There's an input file(input.txt) which has the following details :

CBA
 BA

<Please note the second record has a LEADING WHITESPACE which is VALID>
I am using the following code to read the content of the said file line by line:

while read p ; do
   echo "$p"
done < input.txt

This is the output I am getting :

CBA
BA

Note : The leading WHITESPACE in the second record is getting removed automatically when the read command
is retrieving the values and assigning it to the variable "p"

HOW CAN I RETAIN THE LEADING WHITESPACE OF A COMMAND OUTPUT ????
IS IT A DEFAULT FEATURE OF UNIX TO REMOVE ALL LEADING/TRAILING WHITESPACE CHARACTERS WHENEVER A COMMAND ASSIGNS ITS OUTPUT TO A VARIABLE
FROM THE STDOUT ??
HOW TO BYPASS IT ??
This same thing happens for the following command also :

for p in `cat input.txt` ; do
   echo "$p"
done

PLEASE HELP.
Thanks
Kumarjit.

It's a feature of the read builtin.

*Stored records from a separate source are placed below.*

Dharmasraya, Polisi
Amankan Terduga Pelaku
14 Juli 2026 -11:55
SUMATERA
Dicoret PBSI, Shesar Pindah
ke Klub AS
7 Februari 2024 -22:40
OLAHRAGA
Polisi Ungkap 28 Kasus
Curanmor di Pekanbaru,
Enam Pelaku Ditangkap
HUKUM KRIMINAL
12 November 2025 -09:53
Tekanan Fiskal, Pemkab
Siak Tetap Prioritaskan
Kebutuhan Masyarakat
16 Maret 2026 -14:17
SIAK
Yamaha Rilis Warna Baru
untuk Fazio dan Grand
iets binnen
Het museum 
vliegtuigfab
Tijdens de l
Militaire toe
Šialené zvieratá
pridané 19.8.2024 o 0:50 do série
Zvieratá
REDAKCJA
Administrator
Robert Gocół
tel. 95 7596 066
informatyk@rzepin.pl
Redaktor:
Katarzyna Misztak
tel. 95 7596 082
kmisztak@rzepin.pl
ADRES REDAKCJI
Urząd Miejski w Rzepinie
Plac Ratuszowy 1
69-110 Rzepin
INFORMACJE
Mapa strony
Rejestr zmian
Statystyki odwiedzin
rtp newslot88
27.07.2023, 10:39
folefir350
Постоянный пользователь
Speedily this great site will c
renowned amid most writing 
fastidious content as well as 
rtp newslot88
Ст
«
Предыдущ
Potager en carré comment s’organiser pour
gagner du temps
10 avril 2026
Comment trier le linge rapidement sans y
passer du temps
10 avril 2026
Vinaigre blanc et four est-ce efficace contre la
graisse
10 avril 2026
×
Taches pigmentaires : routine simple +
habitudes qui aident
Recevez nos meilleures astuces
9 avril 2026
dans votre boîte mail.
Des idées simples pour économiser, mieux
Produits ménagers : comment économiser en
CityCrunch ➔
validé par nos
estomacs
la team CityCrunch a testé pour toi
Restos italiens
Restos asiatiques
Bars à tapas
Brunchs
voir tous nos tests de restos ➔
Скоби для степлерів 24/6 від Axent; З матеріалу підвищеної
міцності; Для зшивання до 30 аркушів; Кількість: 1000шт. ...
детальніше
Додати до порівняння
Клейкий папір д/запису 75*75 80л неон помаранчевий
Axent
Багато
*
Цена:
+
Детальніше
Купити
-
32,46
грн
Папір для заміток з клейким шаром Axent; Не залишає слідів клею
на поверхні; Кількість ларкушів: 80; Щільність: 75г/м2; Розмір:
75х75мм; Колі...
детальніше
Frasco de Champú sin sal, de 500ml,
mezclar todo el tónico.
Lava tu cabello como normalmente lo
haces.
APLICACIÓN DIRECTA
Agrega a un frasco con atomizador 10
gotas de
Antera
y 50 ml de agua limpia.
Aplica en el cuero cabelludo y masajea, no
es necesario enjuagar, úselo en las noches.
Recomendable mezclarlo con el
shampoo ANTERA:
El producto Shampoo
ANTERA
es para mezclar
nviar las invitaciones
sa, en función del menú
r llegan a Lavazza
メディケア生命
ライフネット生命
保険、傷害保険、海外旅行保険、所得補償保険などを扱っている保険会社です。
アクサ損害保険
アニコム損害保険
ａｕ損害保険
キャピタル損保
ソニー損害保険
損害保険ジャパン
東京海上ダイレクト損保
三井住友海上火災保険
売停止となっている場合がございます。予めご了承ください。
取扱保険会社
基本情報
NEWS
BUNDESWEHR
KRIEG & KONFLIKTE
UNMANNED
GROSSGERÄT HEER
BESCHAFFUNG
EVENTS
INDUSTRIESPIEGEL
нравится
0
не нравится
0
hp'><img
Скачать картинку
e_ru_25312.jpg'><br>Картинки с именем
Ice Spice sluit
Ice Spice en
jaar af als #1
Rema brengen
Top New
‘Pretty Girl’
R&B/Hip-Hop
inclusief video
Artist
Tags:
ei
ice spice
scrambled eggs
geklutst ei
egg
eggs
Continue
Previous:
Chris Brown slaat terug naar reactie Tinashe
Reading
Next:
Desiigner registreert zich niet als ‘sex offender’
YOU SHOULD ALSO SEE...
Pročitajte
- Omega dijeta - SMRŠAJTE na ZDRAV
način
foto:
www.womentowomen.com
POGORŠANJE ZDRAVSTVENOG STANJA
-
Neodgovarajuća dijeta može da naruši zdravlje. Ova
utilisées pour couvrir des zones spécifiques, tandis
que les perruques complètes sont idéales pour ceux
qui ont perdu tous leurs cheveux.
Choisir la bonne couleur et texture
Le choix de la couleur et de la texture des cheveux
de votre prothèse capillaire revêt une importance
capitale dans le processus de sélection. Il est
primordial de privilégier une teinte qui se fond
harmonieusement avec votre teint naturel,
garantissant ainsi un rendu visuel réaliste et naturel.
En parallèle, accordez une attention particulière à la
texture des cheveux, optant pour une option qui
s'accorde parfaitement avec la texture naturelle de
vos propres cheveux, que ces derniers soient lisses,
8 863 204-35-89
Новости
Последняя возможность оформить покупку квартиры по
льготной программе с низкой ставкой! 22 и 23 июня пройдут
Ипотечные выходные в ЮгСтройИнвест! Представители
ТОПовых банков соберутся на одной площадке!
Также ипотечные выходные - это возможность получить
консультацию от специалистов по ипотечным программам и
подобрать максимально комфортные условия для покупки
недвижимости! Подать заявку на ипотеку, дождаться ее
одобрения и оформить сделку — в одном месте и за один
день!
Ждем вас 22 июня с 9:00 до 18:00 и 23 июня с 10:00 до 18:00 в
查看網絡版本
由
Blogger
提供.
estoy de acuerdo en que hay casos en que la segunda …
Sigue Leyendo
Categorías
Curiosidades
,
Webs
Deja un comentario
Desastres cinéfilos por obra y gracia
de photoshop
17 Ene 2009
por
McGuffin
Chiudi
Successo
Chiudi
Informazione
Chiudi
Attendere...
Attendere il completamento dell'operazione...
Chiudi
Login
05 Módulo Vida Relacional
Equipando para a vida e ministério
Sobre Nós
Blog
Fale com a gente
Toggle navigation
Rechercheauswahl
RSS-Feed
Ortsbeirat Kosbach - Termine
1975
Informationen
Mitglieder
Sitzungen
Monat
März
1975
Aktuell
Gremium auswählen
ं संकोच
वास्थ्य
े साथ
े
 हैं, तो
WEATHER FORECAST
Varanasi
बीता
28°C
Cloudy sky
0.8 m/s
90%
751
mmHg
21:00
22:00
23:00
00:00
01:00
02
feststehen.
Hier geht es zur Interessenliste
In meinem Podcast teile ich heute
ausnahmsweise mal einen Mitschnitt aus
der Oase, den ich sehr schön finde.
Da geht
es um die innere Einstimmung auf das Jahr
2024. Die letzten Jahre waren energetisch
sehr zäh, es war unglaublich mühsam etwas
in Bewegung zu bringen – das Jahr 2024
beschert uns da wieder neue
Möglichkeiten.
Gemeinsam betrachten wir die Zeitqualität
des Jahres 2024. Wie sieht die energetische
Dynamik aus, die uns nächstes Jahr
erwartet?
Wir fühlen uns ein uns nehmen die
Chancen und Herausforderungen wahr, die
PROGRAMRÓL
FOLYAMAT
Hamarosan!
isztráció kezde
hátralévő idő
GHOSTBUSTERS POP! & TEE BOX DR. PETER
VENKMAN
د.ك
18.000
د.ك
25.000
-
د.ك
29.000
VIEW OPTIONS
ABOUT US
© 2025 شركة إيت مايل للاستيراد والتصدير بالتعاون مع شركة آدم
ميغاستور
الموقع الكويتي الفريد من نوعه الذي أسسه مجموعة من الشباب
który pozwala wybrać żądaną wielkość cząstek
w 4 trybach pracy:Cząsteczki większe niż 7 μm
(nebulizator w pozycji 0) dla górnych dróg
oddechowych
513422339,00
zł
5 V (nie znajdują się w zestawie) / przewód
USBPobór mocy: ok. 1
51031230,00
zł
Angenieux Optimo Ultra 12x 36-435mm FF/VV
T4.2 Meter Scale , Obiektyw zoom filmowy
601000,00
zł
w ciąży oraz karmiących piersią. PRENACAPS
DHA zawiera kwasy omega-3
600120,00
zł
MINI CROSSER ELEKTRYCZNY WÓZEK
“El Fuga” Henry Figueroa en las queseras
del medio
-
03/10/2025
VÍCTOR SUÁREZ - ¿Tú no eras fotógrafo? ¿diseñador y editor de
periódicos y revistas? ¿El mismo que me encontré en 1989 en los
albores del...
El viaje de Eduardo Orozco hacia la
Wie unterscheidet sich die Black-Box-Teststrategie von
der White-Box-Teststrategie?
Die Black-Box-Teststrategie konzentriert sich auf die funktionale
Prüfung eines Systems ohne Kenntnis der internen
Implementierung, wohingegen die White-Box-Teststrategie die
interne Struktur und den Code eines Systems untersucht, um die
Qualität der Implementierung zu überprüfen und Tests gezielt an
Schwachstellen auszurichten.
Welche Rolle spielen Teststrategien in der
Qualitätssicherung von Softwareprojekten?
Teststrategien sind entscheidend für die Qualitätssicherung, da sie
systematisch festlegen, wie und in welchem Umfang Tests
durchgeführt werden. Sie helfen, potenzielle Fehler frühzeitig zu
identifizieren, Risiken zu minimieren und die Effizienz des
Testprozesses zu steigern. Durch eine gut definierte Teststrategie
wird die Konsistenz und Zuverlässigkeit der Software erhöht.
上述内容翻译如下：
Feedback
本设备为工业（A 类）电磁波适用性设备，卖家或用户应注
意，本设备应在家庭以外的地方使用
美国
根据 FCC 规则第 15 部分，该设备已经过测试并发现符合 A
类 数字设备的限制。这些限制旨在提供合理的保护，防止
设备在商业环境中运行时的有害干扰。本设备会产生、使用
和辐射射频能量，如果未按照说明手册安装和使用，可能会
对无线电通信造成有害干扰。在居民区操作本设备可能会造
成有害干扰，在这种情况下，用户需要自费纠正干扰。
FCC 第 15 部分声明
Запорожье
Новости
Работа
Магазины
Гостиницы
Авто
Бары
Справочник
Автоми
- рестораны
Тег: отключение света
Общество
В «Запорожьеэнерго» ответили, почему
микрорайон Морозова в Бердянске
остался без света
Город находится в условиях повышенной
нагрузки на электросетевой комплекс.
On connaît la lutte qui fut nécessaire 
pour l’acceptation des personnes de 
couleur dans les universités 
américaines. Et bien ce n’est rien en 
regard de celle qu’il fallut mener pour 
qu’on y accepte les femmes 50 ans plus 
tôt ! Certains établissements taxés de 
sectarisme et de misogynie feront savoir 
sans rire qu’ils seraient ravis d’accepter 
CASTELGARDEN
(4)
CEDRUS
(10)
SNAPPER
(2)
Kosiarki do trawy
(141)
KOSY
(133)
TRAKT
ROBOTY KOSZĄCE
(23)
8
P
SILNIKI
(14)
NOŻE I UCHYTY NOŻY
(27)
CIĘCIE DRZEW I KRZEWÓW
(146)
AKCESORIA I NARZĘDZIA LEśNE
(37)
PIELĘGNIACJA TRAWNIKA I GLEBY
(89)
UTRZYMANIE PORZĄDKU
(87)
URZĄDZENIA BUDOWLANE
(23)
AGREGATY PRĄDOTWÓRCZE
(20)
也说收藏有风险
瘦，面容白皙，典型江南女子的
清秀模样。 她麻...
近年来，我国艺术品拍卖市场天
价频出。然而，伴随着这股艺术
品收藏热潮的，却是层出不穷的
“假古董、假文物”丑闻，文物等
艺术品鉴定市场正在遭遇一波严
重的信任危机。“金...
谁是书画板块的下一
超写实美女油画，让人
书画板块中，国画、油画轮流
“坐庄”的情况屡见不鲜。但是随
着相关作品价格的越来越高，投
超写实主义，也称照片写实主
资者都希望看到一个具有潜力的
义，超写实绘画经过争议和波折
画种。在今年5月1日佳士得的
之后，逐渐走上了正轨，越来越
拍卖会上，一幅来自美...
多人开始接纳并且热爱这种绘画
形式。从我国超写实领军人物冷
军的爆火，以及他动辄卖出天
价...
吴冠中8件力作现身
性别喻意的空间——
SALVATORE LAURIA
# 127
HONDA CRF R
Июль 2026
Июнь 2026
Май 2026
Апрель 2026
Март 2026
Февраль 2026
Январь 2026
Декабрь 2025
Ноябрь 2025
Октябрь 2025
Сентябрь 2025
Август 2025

It's designed to split on any characters in the IFS special variable, which default to whitespace, but can be set to whatever you want or even nothing.

Also, you should use read's -r switch, to disable backslash escapes, which read otherwise parses too.

while IFS="" read -r VARNAME
do
        echo "$VARNAME"
done

The for X in `cat file` loop is an even worse idea, because it doesn't split across lines -- it splits across any whitespace.